**TEXT PASSAGE:**
<<<<

But it only shows that it is absolutely convergent but not necessarily analytic over the Reals right?

9. freckles

I don't know about all of that. I just know it shows it converges for all z since we have |z|*0<1 is true for all z therefore the radius of convergence is infinite there is a similar example here: http://tutorial.math.lamar.edu/Classes/CalcII/PowerSeries.aspx in example 4....

10. freckles

they do use root test there though instead of ratio test

11. Loser66

Unfortunately, my Prof doesn't accept ratio test. We Must do Hamadard test.

12. Loser66

$$limsup \sqrt[n]\dfrac{5^n}{n!} = limsup \dfrac{5}{n/e} = limsup \dfrac{5e}{n} = \infty$$ Hence $$R = \dfrac {1}{\infty}= ?$$ I don't know how to argue then, since it is undefined.

13. Loser66

@misty1212

14. thomas5267

$\limsup_{n\to\infty} \sqrt[n]{\dfrac{5^n}{n!}} = \limsup_{n\to\infty} \dfrac{5}{n/e} = \limsup_{n\to\infty} \dfrac{5e}{n} = 0$ Since n is to infinity right?

15. thomas5267

I am not so sure about dropping the $$\sqrt{2\pi n}$$ part of the Stirling's approximation.

16. Loser66

But then how to argue for R?

17. Loser66

R is a number, not limit anymore. 1/0 is undefined

18. Loser66

Can we say the radius of convergence is infinitive?

19. thomas5267

If the sequence values are unbounded so that the lim sup is ∞, then the power series does not converge near a, while if the lim sup is 0 then the radius of convergence is ∞, meaning that the series converges on the entire plane. https://en.wikipedia.org/wiki/Cauchy%E2%80%93Hadamard_theorem

20. Loser66

Yes, I got you. I know that the radius of convergence is infinitive is different from divergence.

21. Loser66

Thank you so much.

>>>>

**ASSIGNMENT A:** In the forum thread on radius of convergence, what does the quoted theorem say the radius of convergence is when the lim sup is 0?
**ASSIGNMENT B:** Reproduce the forum thread on radius of convergence from "13. Loser66" up to and including "to infinity right?".

**MATERIAL PROVIDED:**

<<<<

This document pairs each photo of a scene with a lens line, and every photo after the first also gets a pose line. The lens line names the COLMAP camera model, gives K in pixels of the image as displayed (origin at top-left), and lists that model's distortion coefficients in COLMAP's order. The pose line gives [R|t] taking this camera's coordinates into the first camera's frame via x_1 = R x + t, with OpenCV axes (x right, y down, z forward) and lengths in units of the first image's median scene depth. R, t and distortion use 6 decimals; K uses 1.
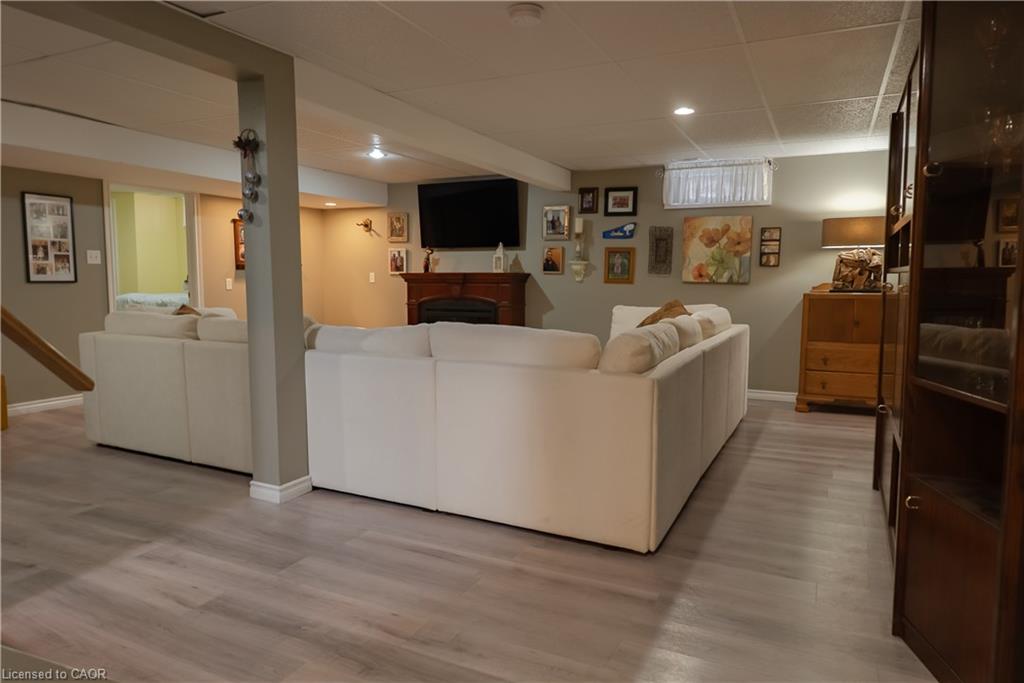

>>>>

**REPLY A:** The radius of convergence is ∞, so the series converges on the entire plane.

**REPLY B:**
13. Loser66

@misty1212

14. thomas5267

$\limsup_{n\to\infty} \sqrt[n]{\dfrac{5^n}{n!}} = \limsup_{n\to\infty} \dfrac{5}{n/e} = \limsup_{n\to\infty} \dfrac{5e}{n} = 0$ Since n is to infinity right?